Not that I have much experience using lingq on a language I don’t know anything about, but Steve also has some videos on it.

I think you can choose to either bruto force your way through, or start by getting notions of the language. What I would do is: Look at some youtube videos explaining basic grammar concepts, read some basic textbooks or maybe an asimil guide or the like. You could then power through some flashcards using software such as anki and learn the 100 to 1000 most common words.

Then start with the simple stuff: mini stories, asimil, easy stories you can find online.

I would add in addition to the other comments, at least for Hebrew…when you start out why don’t you start to write out of some of the simpler words and lead up for there. I’m thinking that getting iuse to the writing and just the act of doing it may be one further way to really entrench/ingrain these words in your memory.

I’m not an expert, but I would recommend you get a lot of comprehensible input on youtube in your target language first.
To get a feeling for the language.

With Hebrew I learned the first 2,000 most common words using an app. Then I jumped on LingQ. And just slowly little by little struggled through dialogue. And I bought a living language course.
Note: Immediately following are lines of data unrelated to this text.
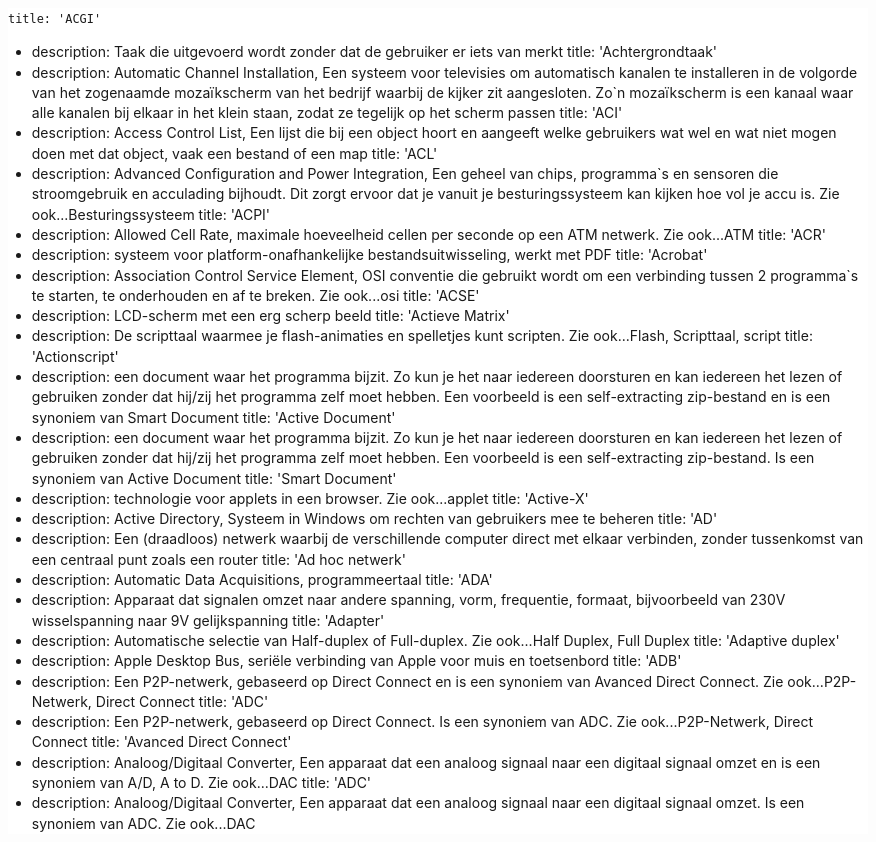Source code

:     title: 'ACGI'
  - description: Taak die uitgevoerd wordt zonder dat de gebruiker er iets van merkt
    title: 'Achtergrondtaak'
  - description: Automatic Channel Installation, Een systeem voor televisies om automatisch kanalen te installeren in de volgorde van het zogenaamde mozaïkscherm van het bedrijf waarbij de kijker zit aangesloten. Zo`n mozaïkscherm is een kanaal waar alle kanalen bij elkaar in het klein staan, zodat ze tegelijk op het scherm passen
    title: 'ACI'
  - description: Access Control List, Een lijst die bij een object hoort en aangeeft welke gebruikers wat wel en wat niet mogen doen met dat object, vaak een bestand of een map
    title: 'ACL'
  - description: Advanced Configuration and Power Integration, Een geheel van chips, programma`s en sensoren die stroomgebruik en acculading bijhoudt. Dit zorgt ervoor dat je vanuit je besturingssysteem kan kijken hoe vol je accu is. Zie ook...Besturingssysteem
    title: 'ACPI'
  - description: Allowed Cell Rate, maximale hoeveelheid cellen per seconde op een ATM netwerk. Zie ook...ATM
    title: 'ACR'
  - description: systeem voor platform-onafhankelijke bestandsuitwisseling, werkt met PDF
    title: 'Acrobat'
  - description: Association Control Service Element, OSI conventie die gebruikt wordt om een verbinding tussen 2 programma`s te starten, te onderhouden en af te breken. Zie ook...osi
    title: 'ACSE'
  - description: LCD-scherm met een erg scherp beeld
    title: 'Actieve Matrix'
  - description: De scripttaal waarmee je flash-animaties en spelletjes kunt scripten. Zie ook...Flash, Scripttaal, script
    title: 'Actionscript'
  - description: een document waar het programma bijzit. Zo kun je het naar iedereen doorsturen en kan iedereen het lezen of gebruiken zonder dat hij/zij het programma zelf moet hebben. Een voorbeeld is een self-extracting zip-bestand en is een synoniem van Smart Document
    title: 'Active Document'
  - description: een document waar het programma bijzit. Zo kun je het naar iedereen doorsturen en kan iedereen het lezen of gebruiken zonder dat hij/zij het programma zelf moet hebben. Een voorbeeld is een self-extracting zip-bestand. Is een synoniem van Active Document
    title: 'Smart Document'
  - description: technologie voor applets in een browser. Zie ook...applet
    title: 'Active-X'
  - description: Active Directory, Systeem in Windows om rechten van gebruikers mee te beheren
    title: 'AD'
  - description: Een (draadloos) netwerk waarbij de verschillende computer direct met elkaar verbinden, zonder tussenkomst van een centraal punt zoals een router
    title: 'Ad hoc netwerk'
  - description: Automatic Data Acquisitions, programmeertaal
    title: 'ADA'
  - description: Apparaat dat signalen omzet naar andere spanning, vorm, frequentie, formaat, bijvoorbeeld van 230V wisselspanning naar 9V gelijkspanning
    title: 'Adapter'
  - description: Automatische selectie van Half-duplex of Full-duplex. Zie ook...Half Duplex, Full Duplex
    title: 'Adaptive duplex'
  - description: Apple Desktop Bus, seriële verbinding van Apple voor muis en toetsenbord
    title: 'ADB'
  - description: Een P2P-netwerk, gebaseerd op Direct Connect en is een synoniem van Avanced Direct Connect. Zie ook...P2P-Netwerk, Direct Connect
    title: 'ADC'
  - description: Een P2P-netwerk, gebaseerd op Direct Connect. Is een synoniem van ADC. Zie ook...P2P-Netwerk, Direct Connect
    title: 'Avanced Direct Connect'
  - description: Analoog/Digitaal Converter, Een apparaat dat een analoog signaal naar een digitaal signaal omzet en is een synoniem van A/D, A to D. Zie ook...DAC
    title: 'ADC'
  - description: Analoog/Digitaal Converter, Een apparaat dat een analoog signaal naar een digitaal signaal omzet. Is een synoniem van ADC. Zie ook...DAC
Don’t worry about forgetting words, that’s normal, especially at the very beginning. I’d stick with simple sentences and just listen to them over and over. I’ve never used the short stories on here but I’d imagine they’re good for that. Stories are always best because of the relistenability (I think I just made up that word). Unfortunately, without visual clues you’re going to have to look up most words at the start, it can’t really be avoided. It won’t always be like that though. GL.